Your objective →
What is needed is an exact copy of the lines from the start of the records below through the line with "Figure 1: Onychodystrophy of finger nail.", without the pictures.

Information provided →
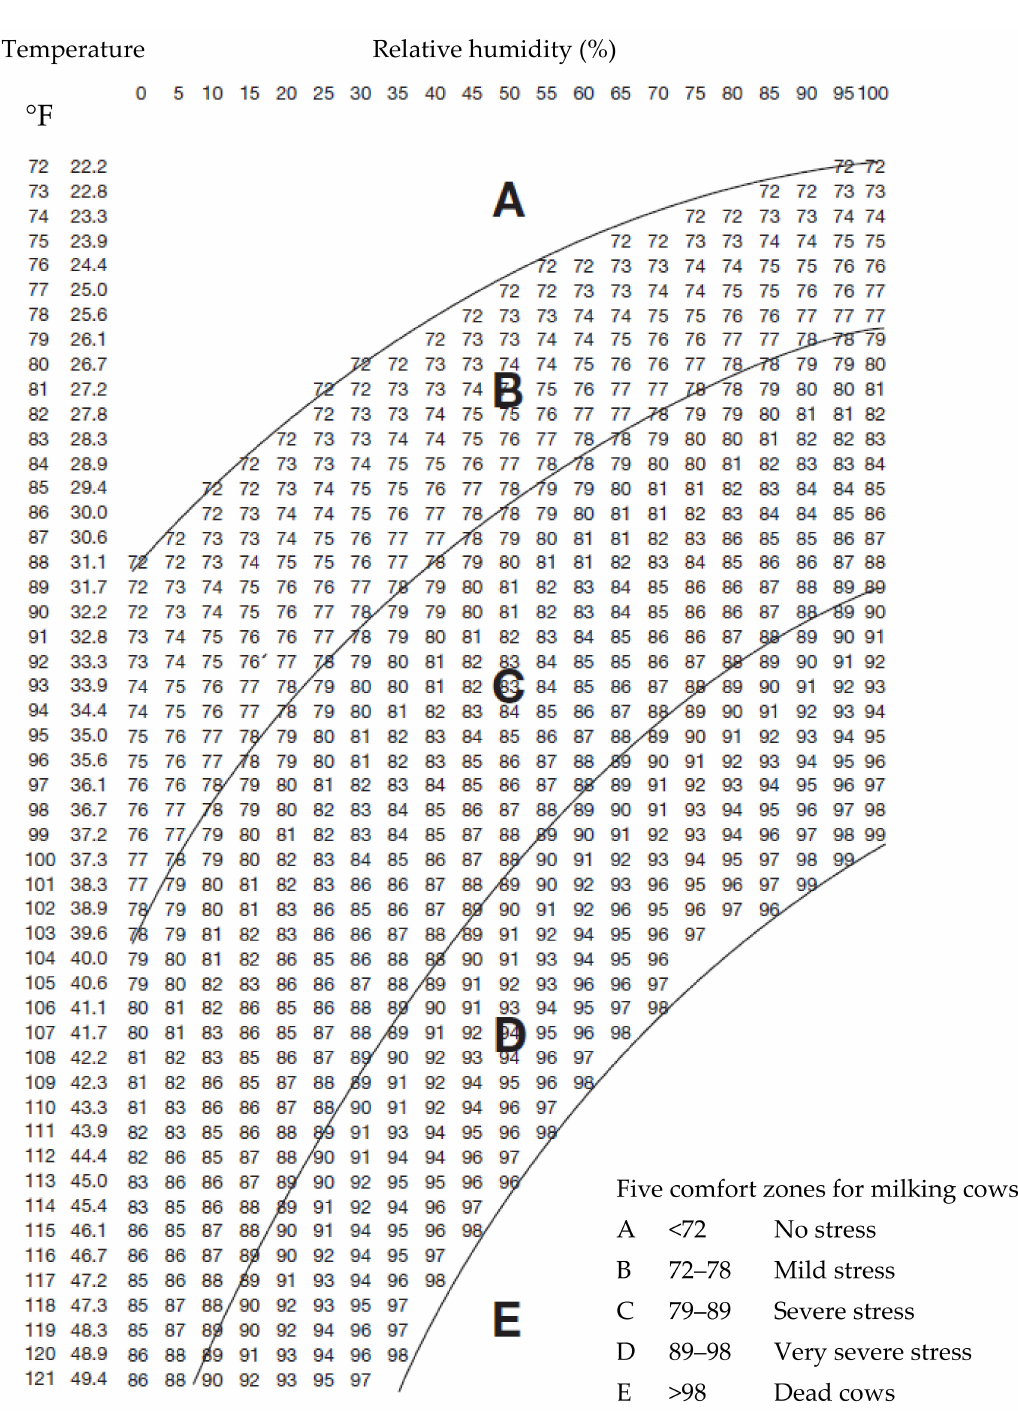
Figure A1. Temperature humidity index (THI) with classification in comfort zones for dairy cattle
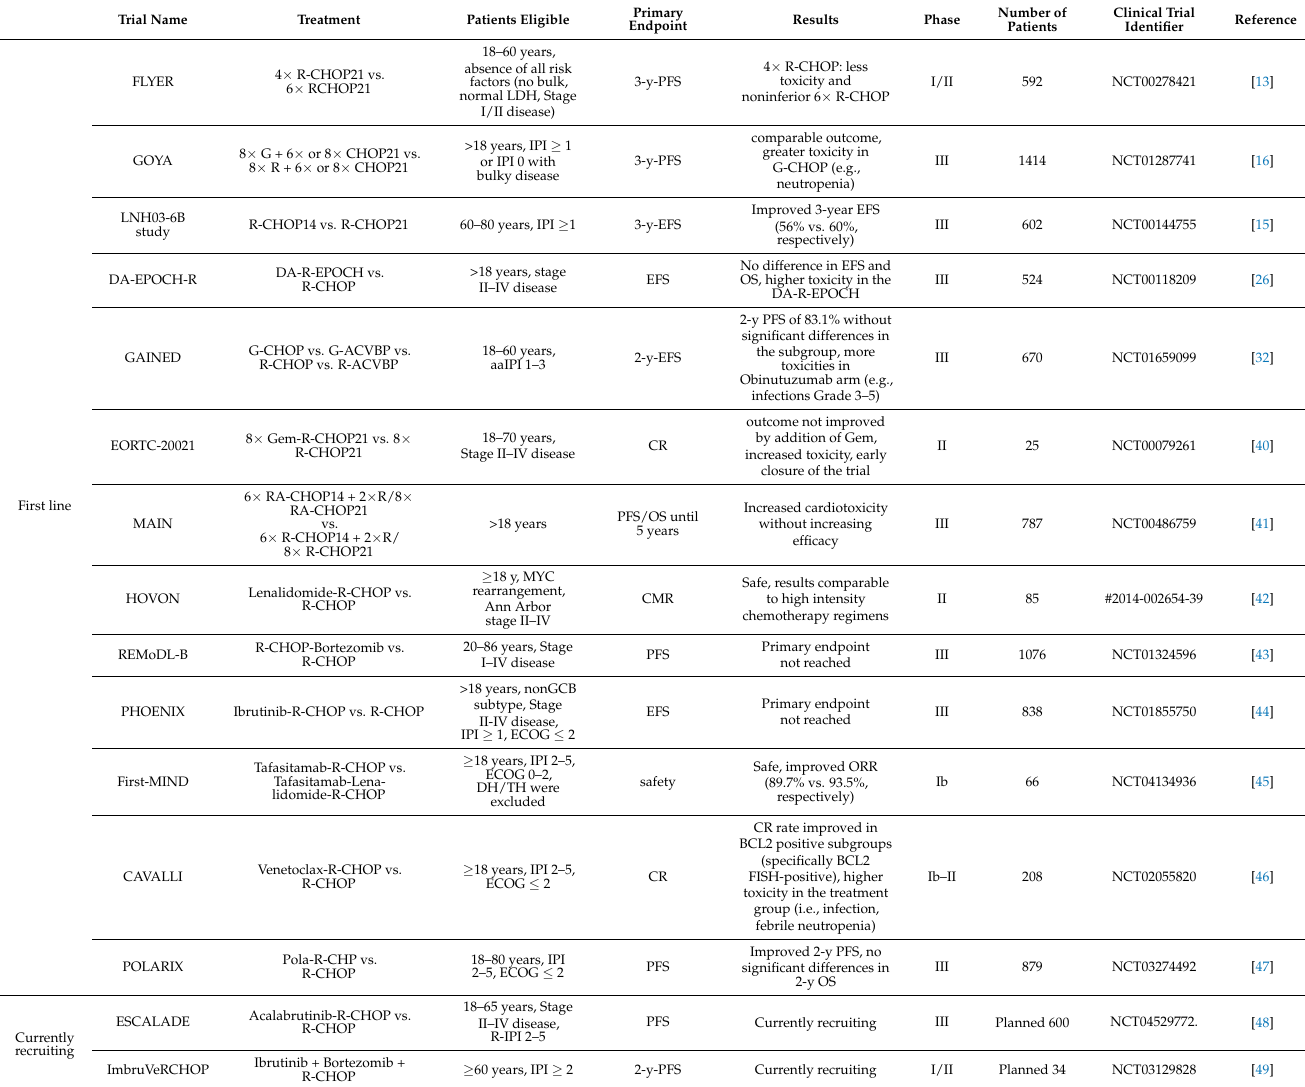
Table 1. Clinical trials in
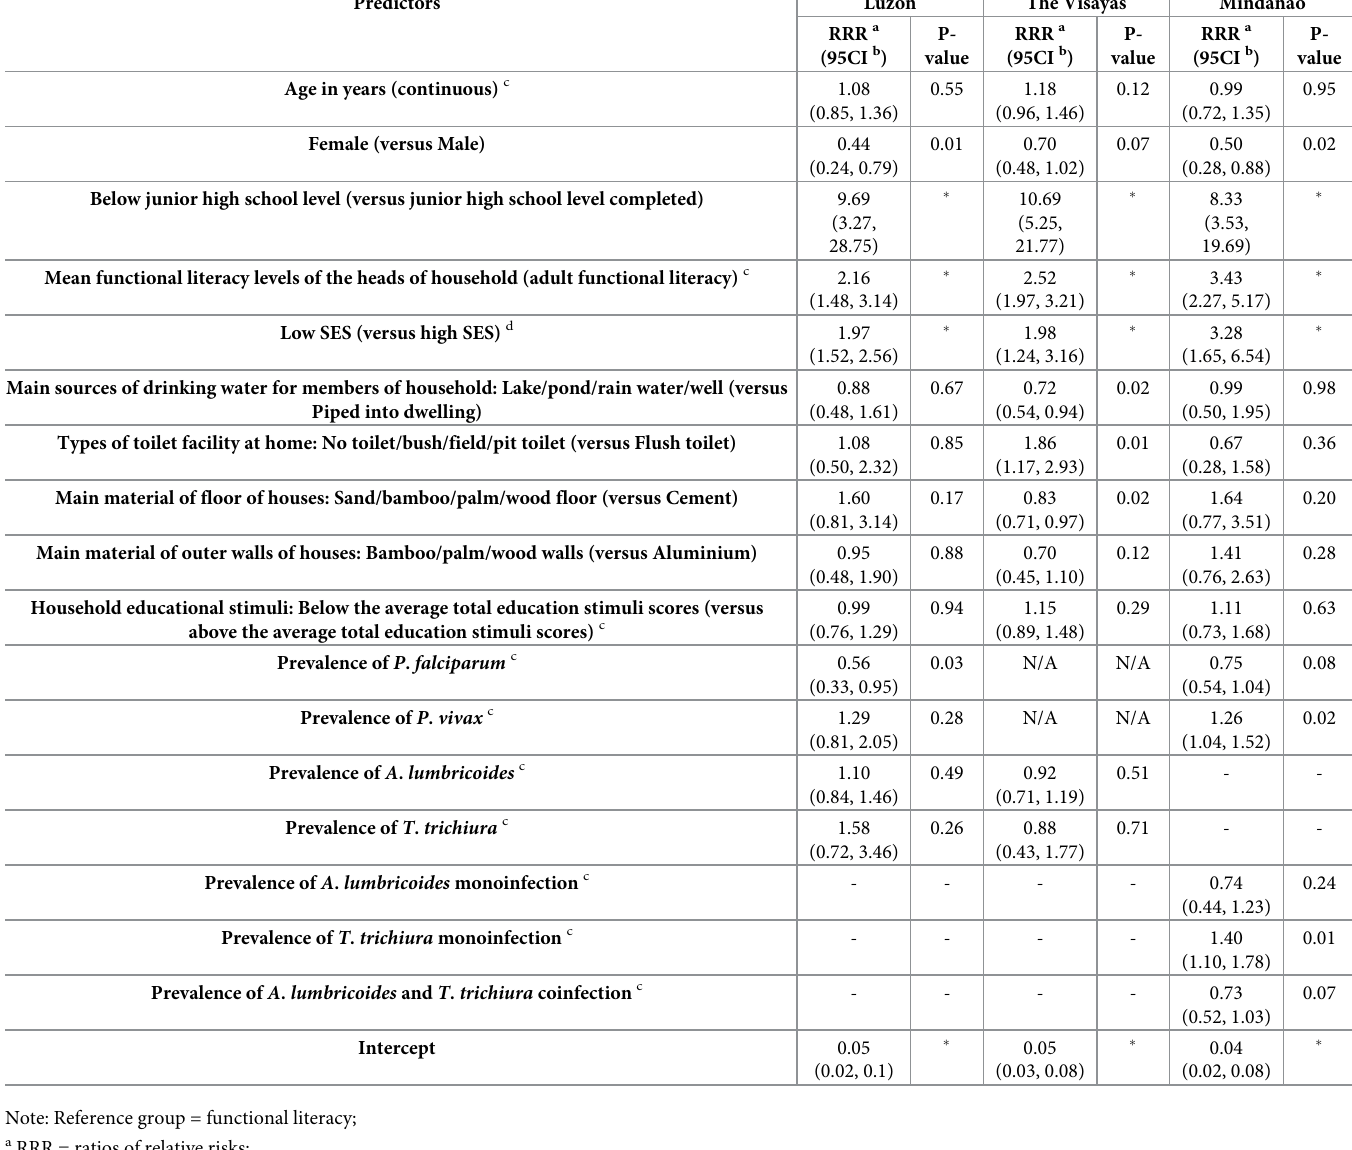
Table 6. List of predictors considered as influencing the prevalence of functional illiteracy in school-aged children.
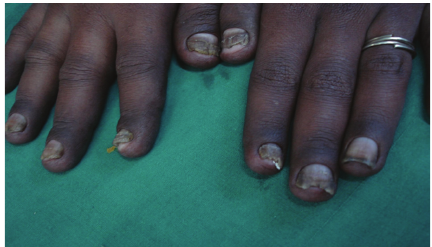
Figure 1: Onychodystrophy of finger nail.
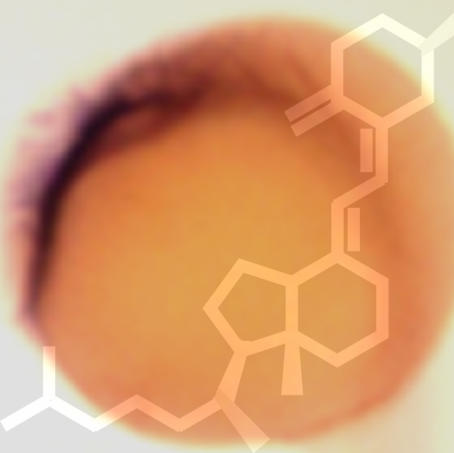
Structure of the vitamin D3 molecule overlaying a photograph of a zebrafish embryo stained for hedgehog pathway activity.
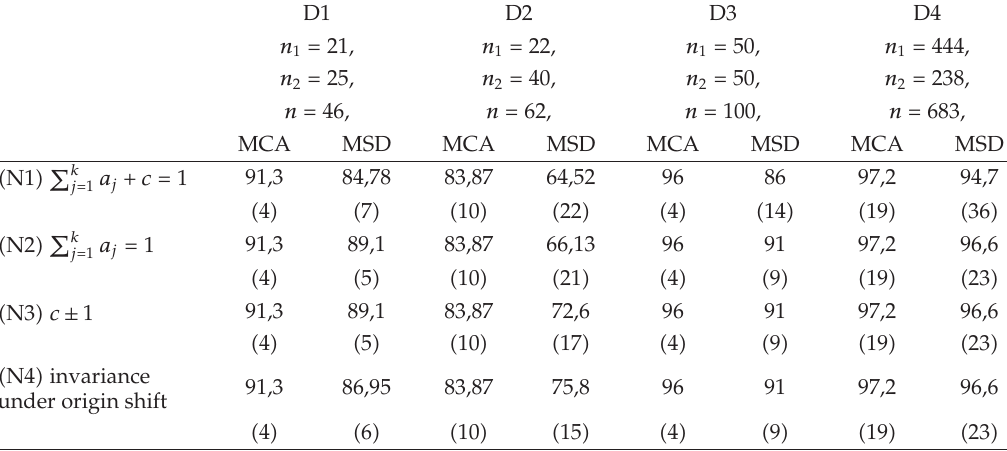
Table 2: The correct classification rates of the MCA and MSD models (cid:2) in percentage (cid:3) . D1 D2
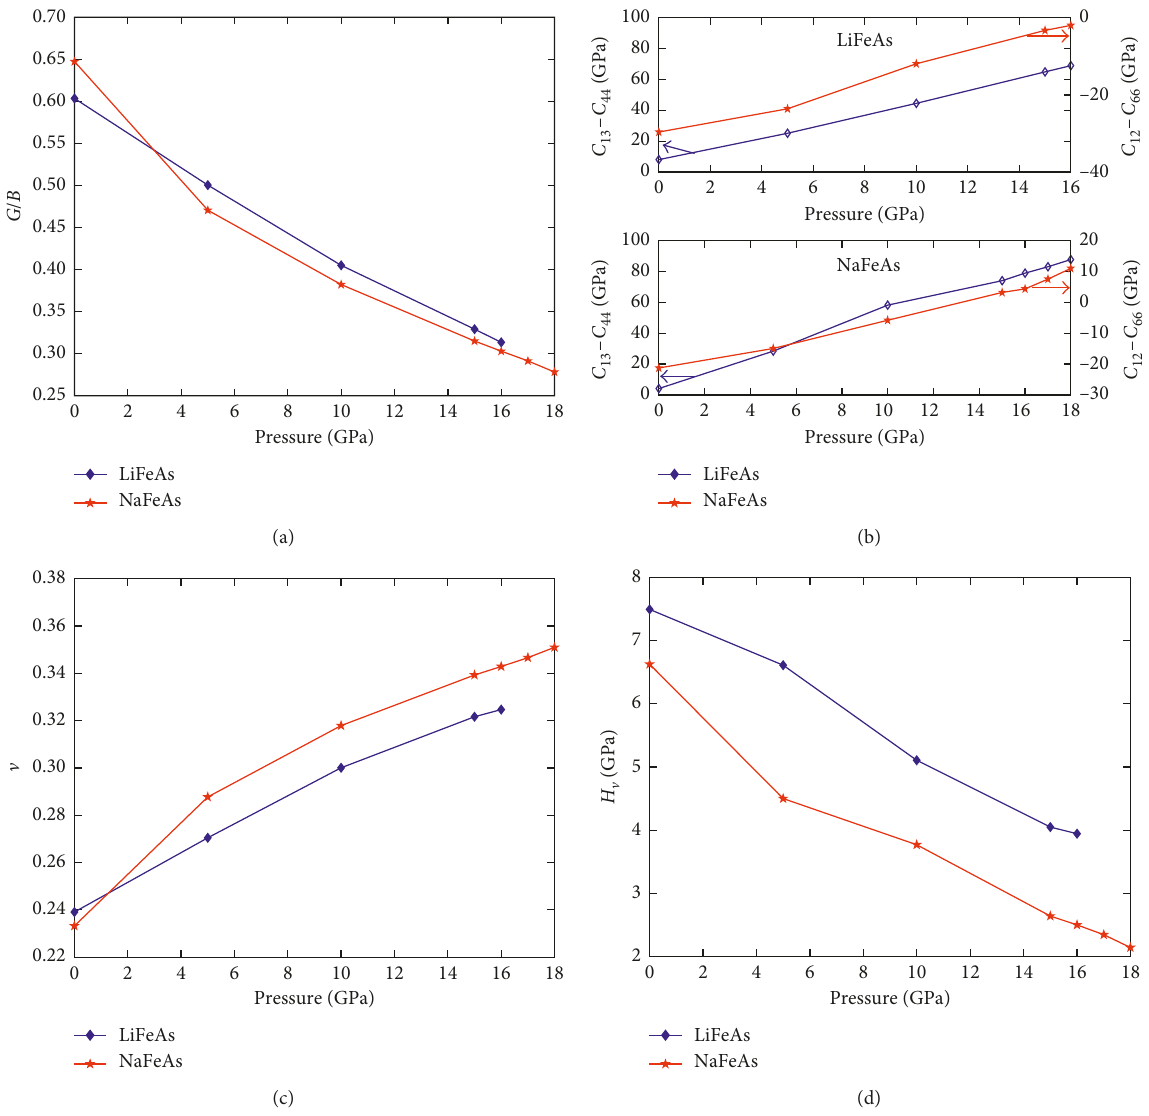
Figure 4: (a) The quotient of shear to bulk modulus G/B , (b) the Cauchy pressure, (c) Poisson’s ratio ] , and (d) the Vickers hardness H versus pressure for LiFeAs and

Answer for this exercise →
Figure A1. Temperature humidity index (THI) with classification in comfort zones for dairy cattle
Table 1. Clinical trials in
Table 6. List of predictors considered as influencing the prevalence of functional illiteracy in school-aged children.
Figure 1: Onychodystrophy of finger nail.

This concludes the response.